Griechenland stellt sich gegen das geplante 21. EU-Sanktionspaket gegen Russland. Dieses sieht unter anderem ein Verbot vor, verflüssigtes russisches Erdgas (LNG) in Drittstaaten zu transportieren. Wie die Financial Times berichtet, versucht Athen damit die Reederei Dynagas zu schützen, die dem griechischen Milliardär Georgios Prokopiou gehört.
Quellen der Zeitung zufolge argumentierte der griechische Vertreter in der EU am Mittwoch gegenüber den anderen Mitgliedstaaten, die geplanten Maßnahmen würden Dynagas „ruinieren”.

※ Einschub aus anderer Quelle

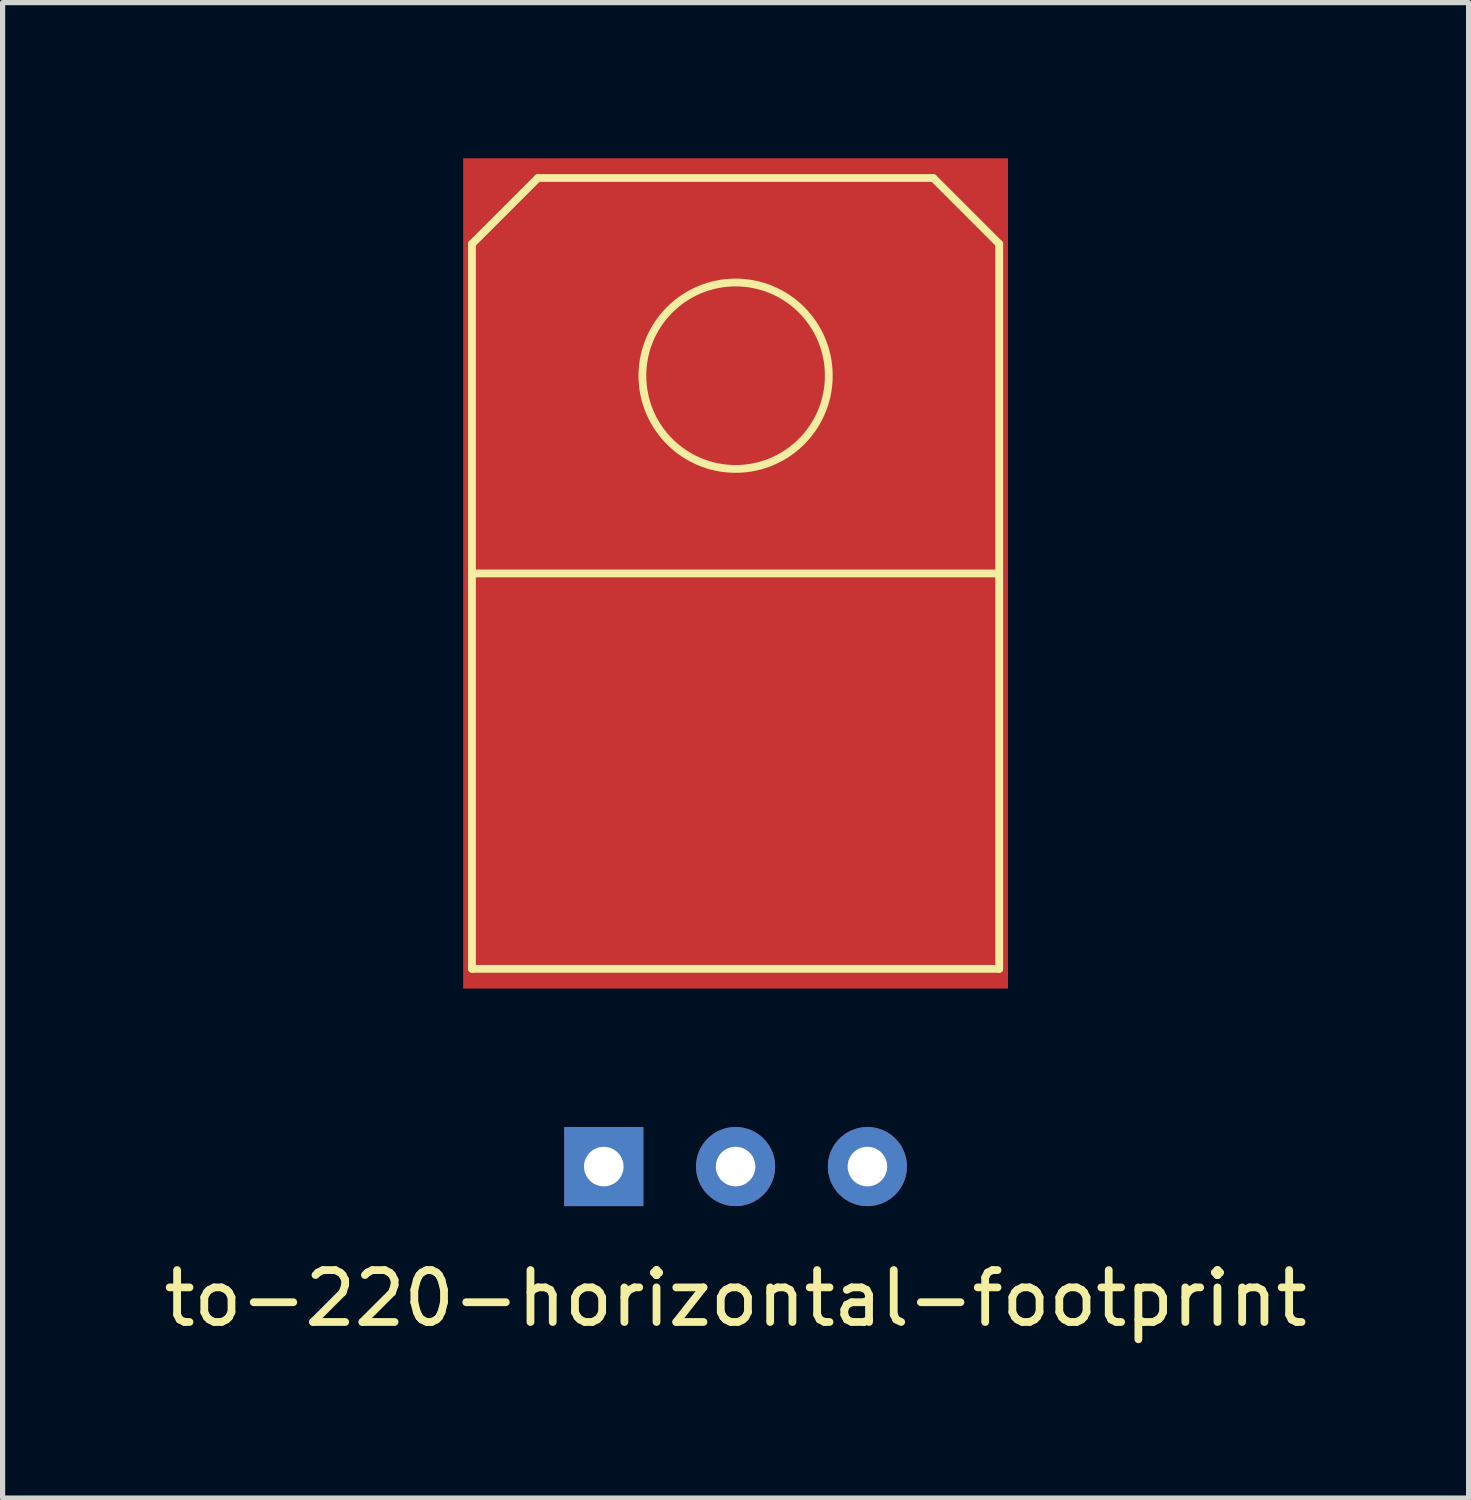
<source format=kicad_pcb>
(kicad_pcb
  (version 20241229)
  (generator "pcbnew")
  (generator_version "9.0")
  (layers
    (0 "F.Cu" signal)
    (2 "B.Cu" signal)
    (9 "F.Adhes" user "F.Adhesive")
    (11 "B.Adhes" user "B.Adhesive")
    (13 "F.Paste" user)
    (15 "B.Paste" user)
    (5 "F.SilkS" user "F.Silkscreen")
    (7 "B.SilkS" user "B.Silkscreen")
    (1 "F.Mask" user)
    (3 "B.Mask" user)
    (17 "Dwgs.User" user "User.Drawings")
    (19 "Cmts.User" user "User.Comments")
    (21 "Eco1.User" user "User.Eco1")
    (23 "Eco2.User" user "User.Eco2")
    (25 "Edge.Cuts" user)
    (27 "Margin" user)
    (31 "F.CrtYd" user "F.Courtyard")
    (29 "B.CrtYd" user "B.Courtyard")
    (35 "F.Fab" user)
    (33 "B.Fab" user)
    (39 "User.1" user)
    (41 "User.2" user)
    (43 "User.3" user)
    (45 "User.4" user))
  (footprint "to-220-horizontal-footprint"
    (layer "F.Cu")
    (at 11.125 19.43)
    (property "Reference" "to-220-horizontal-footprint" (at 0 2.54 180) (layer "F.SilkS") (effects (font (size 1 1) (thickness 0.15))))
    (attr through_hole)
    (fp_line (start -5.08 -17.78) (end -3.81 -19.05) (stroke (width 0.15) (type solid)) (layer "F.SilkS"))
    (fp_line (start -5.08 -11.43) (end 5.08 -11.43) (stroke (width 0.15) (type solid)) (layer "F.SilkS"))
    (fp_line (start -5.08 -3.81) (end -5.08 -17.78) (stroke (width 0.15) (type solid)) (layer "F.SilkS"))
    (fp_line (start -3.81 -19.05) (end 3.81 -19.05) (stroke (width 0.15) (type solid)) (layer "F.SilkS"))
    (fp_line (start 3.81 -19.05) (end 5.08 -17.78) (stroke (width 0.15) (type solid)) (layer "F.SilkS"))
    (fp_line (start 5.08 -17.78) (end 5.08 -3.81) (stroke (width 0.15) (type solid)) (layer "F.SilkS"))
    (fp_line (start 5.08 -3.81) (end -5.08 -3.81) (stroke (width 0.15) (type solid)) (layer "F.SilkS"))
    (fp_circle (center 0 -15.24) (end 1.27 -13.97) (stroke (width 0.15) (type solid)) (fill no) (layer "F.SilkS"))
    (pad "1" thru_hole rect (at -2.54 0) (size 1.524 1.524) (drill 0.762) (layers "*.Cu" "*.Mask"))
    (pad "2" thru_hole circle (at 0 0) (size 1.524 1.524) (drill 0.762) (layers "*.Cu" "*.Mask"))
    (pad "3" thru_hole circle (at 2.54 0) (size 1.524 1.524) (drill 0.762) (layers "*.Cu" "*.Mask"))
    (pad "4" smd rect (at 0 -11.43) (size 10.5 16) (layers "F.Cu" "F.Mask" "F.Paste")))
  (gr_rect
    (start -3 -3)
    (end 25.25 25.818)
    (stroke (width 0.1) (type default))
    (fill no)
    (layer "Edge.Cuts")))
</source>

Die internationale Schiffsplattform Equasis weist für die Reederei eine Flotte von 27 Gastankern aus. Ein Drittel davon sind spezielle Eisklasse-Tanker vom Typ Arc7, die für den Einsatz in den eisigen arktischen Gewässern nahe des russischen Werks „Jamal-LNG” konzipiert wurden. Der griechische EU-Vertreter soll erläutert haben, dass Dynagas diese Schiffe nirgendwo anders einsetzen könne und gezwungen wäre, sie an nichtwestliche Unternehmen zu veräußern. Der Wert jedes dieser Schiffe liegt bei rund 300 Millionen US-Dollar.

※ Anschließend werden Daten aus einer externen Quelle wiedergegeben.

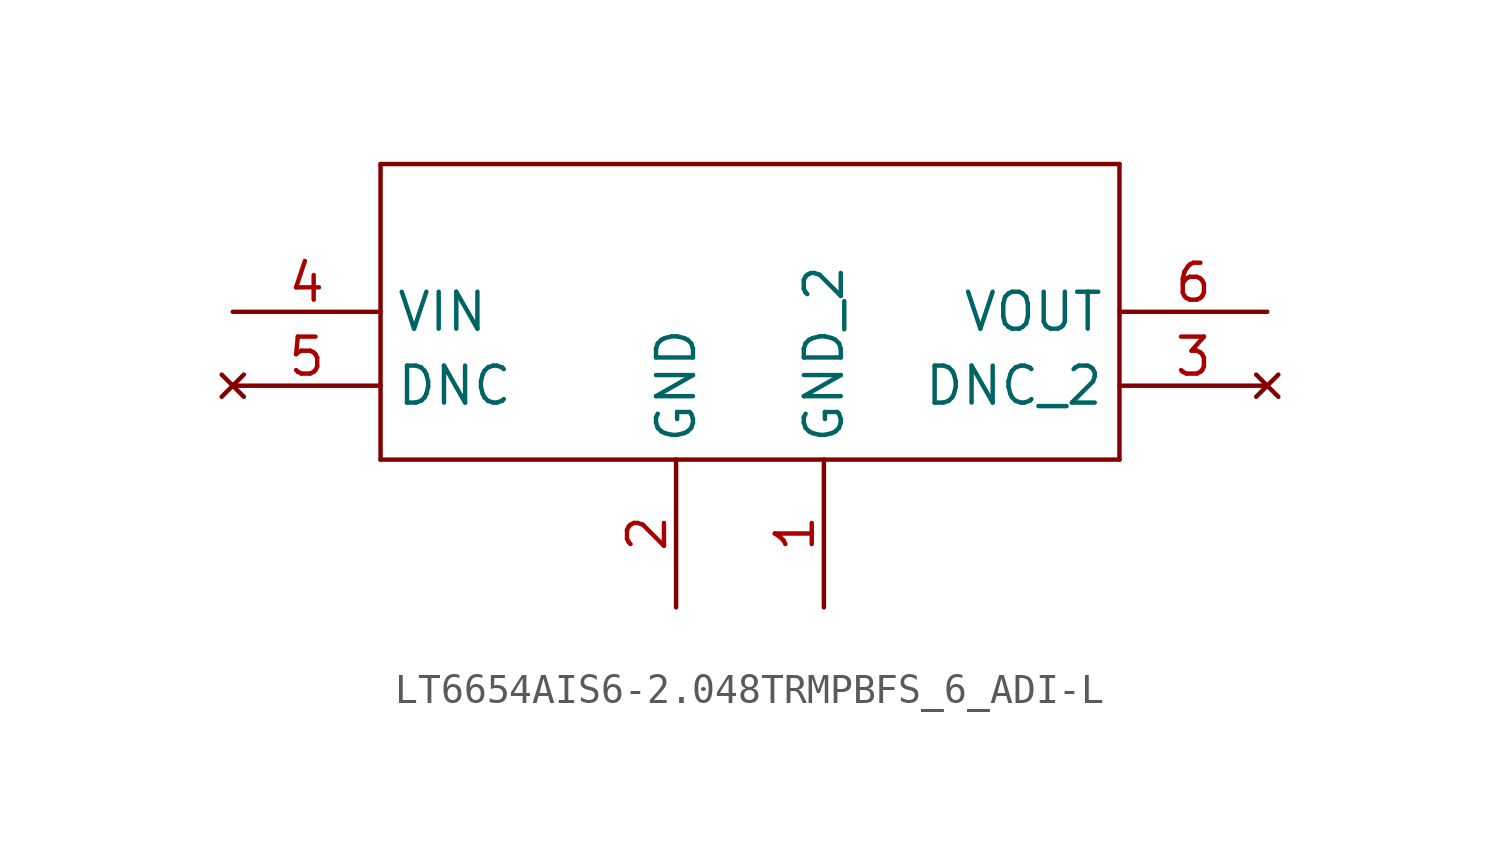
<source format=kicad_sym>
(kicad_symbol_lib
  (version 20220914)
  (generator kicad_symbol_editor)
  (symbol "LT6654AIS6-2.048TRMPBFS_6_ADI-L"
    (property "Reference" "U"
      (at -12.344 6.579 0)
      (effects (font (size 2.083 1.77)) (justify left bottom) hide))
    (property "ki_locked" ""
      (at 0 0 0)
      (effects (font (size 1.27 1.27))))
    (symbol "LT6654AIS6-2.048TRMPBFS_6_ADI-L_1_0"
      (polyline (pts (xy -12.7 -5.08) (xy 12.7 -5.08)) (stroke (width 0.152) (type solid)) (fill (type none)))
      (polyline (pts (xy -12.7 5.08) (xy -12.7 -5.08)) (stroke (width 0.152) (type solid)) (fill (type none)))
      (polyline (pts (xy 12.7 -5.08) (xy 12.7 5.08)) (stroke (width 0.152) (type solid)) (fill (type none)))
      (polyline (pts (xy 12.7 5.08) (xy -12.7 5.08)) (stroke (width 0.152) (type solid)) (fill (type none)))
      (pin power_in line (at 2.54 -10.16 90) (length 5.08) (name "GND_2" (effects (font (size 1.27 1.27)))) (number "1" (effects (font (size 1.27 1.27)))))
      (pin power_in line (at -2.54 -10.16 90) (length 5.08) (name "GND" (effects (font (size 1.27 1.27)))) (number "2" (effects (font (size 1.27 1.27)))))
      (pin no_connect line (at 17.78 -2.54 180) (length 5.08) (name "DNC_2" (effects (font (size 1.27 1.27)))) (number "3" (effects (font (size 1.27 1.27)))))
      (pin input line (at -17.78 0 0) (length 5.08) (name "VIN" (effects (font (size 1.27 1.27)))) (number "4" (effects (font (size 1.27 1.27)))))
      (pin no_connect line (at -17.78 -2.54 0) (length 5.08) (name "DNC" (effects (font (size 1.27 1.27)))) (number "5" (effects (font (size 1.27 1.27)))))
      (pin output line (at 17.78 0 180) (length 5.08) (name "VOUT" (effects (font (size 1.27 1.27)))) (number "6" (effects (font (size 1.27 1.27))))))))
</source>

Bereits am Montag hatte die EU-Außenbeauftragte Kaja Kallas erklärt, dass eine Einigung über das 21. Sanktionspaket gegen Russland noch ausstehe, aber kurz bevorstehe. Auf einer Pressekonferenz nach dem EU-Außenministerrat betonte sie:
„Ich bedauere, dass wir keine Einigung über das 21. Sanktionspaket haben. Aber ich kann sagen, dass wir dieser recht nahe sind.”
Medienberichten zufolge wurden die Gespräche auf den 23. Juli vertagt, da sich die EU-Vertreter bei ihrem Treffen am Mittwoch in Brüssel nicht verständigen konnten.

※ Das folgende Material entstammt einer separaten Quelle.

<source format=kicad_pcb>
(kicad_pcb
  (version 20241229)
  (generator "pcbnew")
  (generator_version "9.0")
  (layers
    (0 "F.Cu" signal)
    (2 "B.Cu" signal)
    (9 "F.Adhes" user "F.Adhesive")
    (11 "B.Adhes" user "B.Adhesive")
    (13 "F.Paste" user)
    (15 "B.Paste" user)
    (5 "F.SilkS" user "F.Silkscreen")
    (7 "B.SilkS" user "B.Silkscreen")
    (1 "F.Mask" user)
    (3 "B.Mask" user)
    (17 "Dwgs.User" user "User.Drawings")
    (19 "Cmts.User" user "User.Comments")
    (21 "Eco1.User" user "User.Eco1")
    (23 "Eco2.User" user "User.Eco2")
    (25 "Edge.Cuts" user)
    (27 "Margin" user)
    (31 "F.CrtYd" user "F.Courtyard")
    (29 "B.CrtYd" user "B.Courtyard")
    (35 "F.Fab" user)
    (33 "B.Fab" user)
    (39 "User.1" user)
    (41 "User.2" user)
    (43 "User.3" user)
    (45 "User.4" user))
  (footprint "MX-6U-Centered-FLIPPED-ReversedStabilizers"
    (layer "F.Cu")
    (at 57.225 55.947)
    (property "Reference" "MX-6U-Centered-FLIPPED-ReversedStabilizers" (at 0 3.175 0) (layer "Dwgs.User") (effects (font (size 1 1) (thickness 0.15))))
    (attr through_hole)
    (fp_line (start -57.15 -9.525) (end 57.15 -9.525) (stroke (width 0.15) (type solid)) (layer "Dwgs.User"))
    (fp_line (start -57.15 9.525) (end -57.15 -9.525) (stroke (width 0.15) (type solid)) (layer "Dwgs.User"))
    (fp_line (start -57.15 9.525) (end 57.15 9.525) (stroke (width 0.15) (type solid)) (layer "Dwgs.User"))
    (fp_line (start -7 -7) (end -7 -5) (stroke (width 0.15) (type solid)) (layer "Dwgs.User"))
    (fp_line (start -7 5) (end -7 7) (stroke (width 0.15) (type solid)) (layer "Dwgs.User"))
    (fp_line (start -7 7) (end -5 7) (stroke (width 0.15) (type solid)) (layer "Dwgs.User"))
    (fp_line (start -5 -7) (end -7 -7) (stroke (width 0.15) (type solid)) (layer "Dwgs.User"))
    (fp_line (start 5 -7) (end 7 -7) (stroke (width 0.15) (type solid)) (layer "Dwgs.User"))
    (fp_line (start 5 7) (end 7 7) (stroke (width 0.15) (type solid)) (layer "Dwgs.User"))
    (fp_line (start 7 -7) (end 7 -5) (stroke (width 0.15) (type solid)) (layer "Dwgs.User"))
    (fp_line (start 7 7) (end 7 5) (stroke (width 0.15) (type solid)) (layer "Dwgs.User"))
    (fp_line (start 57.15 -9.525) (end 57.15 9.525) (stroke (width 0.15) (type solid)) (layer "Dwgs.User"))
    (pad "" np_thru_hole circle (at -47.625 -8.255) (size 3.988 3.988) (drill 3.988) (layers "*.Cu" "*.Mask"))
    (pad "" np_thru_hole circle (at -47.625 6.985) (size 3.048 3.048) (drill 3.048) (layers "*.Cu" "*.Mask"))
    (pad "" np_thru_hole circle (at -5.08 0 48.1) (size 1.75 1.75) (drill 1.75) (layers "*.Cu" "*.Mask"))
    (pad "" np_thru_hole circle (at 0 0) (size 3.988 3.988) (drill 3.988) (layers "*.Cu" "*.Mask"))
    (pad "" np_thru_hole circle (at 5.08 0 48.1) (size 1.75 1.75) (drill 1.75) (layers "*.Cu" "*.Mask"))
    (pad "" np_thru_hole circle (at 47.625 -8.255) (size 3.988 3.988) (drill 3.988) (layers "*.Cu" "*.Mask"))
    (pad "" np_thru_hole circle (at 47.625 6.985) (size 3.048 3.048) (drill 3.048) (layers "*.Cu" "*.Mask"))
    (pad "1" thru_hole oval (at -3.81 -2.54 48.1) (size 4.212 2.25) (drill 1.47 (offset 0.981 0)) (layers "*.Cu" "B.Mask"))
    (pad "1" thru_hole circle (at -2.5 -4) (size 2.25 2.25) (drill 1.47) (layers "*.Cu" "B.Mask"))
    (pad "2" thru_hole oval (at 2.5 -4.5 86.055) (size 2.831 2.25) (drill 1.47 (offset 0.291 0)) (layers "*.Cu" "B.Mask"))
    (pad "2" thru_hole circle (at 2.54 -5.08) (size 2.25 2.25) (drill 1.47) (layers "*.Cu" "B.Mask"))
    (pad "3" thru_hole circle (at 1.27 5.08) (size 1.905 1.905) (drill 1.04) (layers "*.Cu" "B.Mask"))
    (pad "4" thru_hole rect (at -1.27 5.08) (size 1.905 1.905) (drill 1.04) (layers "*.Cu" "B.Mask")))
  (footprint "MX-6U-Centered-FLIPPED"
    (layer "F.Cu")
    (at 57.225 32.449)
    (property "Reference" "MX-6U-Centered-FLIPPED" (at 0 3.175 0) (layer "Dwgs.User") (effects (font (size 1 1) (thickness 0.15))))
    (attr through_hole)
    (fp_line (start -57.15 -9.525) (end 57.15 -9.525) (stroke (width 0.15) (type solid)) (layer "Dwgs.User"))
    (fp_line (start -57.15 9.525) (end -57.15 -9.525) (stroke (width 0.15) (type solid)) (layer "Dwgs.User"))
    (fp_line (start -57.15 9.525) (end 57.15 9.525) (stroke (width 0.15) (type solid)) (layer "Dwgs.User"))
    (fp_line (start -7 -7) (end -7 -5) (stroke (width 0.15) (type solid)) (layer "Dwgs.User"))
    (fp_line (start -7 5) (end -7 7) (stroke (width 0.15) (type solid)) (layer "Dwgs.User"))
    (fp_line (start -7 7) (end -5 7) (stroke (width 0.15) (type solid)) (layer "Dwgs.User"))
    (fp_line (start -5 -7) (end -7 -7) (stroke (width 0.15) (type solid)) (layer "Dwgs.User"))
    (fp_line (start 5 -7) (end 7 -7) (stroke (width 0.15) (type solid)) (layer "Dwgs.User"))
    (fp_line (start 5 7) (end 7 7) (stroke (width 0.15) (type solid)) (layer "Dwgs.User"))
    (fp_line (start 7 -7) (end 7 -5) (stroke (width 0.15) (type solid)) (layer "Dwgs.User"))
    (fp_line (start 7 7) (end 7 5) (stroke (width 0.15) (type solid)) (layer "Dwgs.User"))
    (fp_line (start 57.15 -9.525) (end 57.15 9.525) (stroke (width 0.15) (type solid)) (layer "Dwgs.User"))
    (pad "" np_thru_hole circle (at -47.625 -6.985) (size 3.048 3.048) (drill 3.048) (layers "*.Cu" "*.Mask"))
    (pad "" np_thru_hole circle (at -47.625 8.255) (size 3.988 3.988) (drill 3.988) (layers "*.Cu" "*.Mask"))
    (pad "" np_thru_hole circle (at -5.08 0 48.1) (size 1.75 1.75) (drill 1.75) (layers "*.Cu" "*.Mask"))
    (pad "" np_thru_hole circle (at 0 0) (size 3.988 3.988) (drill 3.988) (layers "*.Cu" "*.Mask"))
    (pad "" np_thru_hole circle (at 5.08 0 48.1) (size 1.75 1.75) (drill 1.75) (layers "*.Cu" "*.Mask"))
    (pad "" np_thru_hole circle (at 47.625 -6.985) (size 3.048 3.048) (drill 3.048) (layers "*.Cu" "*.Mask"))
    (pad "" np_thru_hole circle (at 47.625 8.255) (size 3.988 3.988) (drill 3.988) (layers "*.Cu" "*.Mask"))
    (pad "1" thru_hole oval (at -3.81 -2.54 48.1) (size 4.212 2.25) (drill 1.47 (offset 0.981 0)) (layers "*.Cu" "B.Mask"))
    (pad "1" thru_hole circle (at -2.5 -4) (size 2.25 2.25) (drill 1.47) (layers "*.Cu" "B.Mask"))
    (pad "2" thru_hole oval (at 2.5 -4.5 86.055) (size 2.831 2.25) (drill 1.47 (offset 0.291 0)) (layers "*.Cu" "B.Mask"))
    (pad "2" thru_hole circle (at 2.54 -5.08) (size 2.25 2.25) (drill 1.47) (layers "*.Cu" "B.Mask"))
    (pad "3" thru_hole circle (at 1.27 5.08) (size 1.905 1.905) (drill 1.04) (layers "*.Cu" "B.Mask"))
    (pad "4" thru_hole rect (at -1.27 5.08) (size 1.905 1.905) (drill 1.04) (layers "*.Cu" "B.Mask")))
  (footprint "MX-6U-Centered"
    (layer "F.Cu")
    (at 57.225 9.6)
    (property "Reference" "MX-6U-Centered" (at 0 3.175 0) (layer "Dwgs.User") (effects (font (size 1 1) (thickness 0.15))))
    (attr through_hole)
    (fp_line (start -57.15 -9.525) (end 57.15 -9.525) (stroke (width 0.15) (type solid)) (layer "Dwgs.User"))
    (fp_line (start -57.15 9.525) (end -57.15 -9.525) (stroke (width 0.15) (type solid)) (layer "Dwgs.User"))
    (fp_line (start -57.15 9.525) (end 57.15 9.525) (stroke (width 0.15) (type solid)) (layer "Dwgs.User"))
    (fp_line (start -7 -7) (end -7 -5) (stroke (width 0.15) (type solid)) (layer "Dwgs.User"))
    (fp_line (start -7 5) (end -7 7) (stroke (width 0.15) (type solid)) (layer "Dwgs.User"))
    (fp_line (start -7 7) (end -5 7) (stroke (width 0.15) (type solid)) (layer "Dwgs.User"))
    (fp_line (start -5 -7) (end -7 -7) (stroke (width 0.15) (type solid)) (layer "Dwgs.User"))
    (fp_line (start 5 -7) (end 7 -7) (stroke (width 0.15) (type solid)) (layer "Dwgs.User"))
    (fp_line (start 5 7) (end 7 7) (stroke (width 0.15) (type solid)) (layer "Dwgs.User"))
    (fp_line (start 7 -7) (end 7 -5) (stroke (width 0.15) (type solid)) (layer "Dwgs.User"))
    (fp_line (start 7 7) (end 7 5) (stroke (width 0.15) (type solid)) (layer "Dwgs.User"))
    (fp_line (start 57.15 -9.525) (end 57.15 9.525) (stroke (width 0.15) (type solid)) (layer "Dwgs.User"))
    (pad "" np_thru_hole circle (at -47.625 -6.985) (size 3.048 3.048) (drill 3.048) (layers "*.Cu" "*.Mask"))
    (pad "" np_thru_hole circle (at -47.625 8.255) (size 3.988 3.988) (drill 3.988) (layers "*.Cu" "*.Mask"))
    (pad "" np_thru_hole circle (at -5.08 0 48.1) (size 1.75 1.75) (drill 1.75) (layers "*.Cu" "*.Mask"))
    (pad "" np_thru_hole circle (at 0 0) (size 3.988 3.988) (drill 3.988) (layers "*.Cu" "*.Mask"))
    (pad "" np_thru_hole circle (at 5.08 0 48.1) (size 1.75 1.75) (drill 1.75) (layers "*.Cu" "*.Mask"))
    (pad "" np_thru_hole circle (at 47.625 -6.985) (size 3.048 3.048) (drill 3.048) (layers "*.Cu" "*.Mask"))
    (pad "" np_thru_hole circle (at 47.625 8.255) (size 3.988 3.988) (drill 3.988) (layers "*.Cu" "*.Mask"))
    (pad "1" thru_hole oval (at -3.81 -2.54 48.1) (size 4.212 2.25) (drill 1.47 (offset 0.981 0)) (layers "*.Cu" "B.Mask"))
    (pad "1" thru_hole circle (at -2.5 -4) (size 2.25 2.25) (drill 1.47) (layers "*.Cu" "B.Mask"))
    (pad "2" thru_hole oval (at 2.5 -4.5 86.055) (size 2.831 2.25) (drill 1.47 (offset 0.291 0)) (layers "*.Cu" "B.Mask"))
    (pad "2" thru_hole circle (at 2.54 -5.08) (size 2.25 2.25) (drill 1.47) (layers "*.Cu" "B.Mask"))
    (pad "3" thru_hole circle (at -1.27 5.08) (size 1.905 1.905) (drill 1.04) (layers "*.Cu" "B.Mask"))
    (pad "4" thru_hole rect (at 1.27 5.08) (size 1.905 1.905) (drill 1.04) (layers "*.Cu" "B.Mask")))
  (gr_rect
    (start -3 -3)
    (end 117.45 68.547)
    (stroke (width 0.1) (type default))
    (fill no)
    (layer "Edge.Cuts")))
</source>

Unter Berufung auf einen Diplomaten meldet Bloomberg hingegen, dass sich die EU-Mitgliedstaaten darauf geeinigt hätten, den Preisdeckel für russisches Öl vorerst bis zum 23. Juli bei 44,10 US-Dollar zu belassen. Dies geschehe „während die Beamten versuchen, eine umfassendere Einigung über die Sanktionen zu erzielen”.
Für die Verabschiedung des 21. Sanktionspakets, das auch eine Verlängerung des eingefrorenen Preisdeckels vorsehen sollte, ist die Zustimmung aller 27 EU-Staaten erforderlich.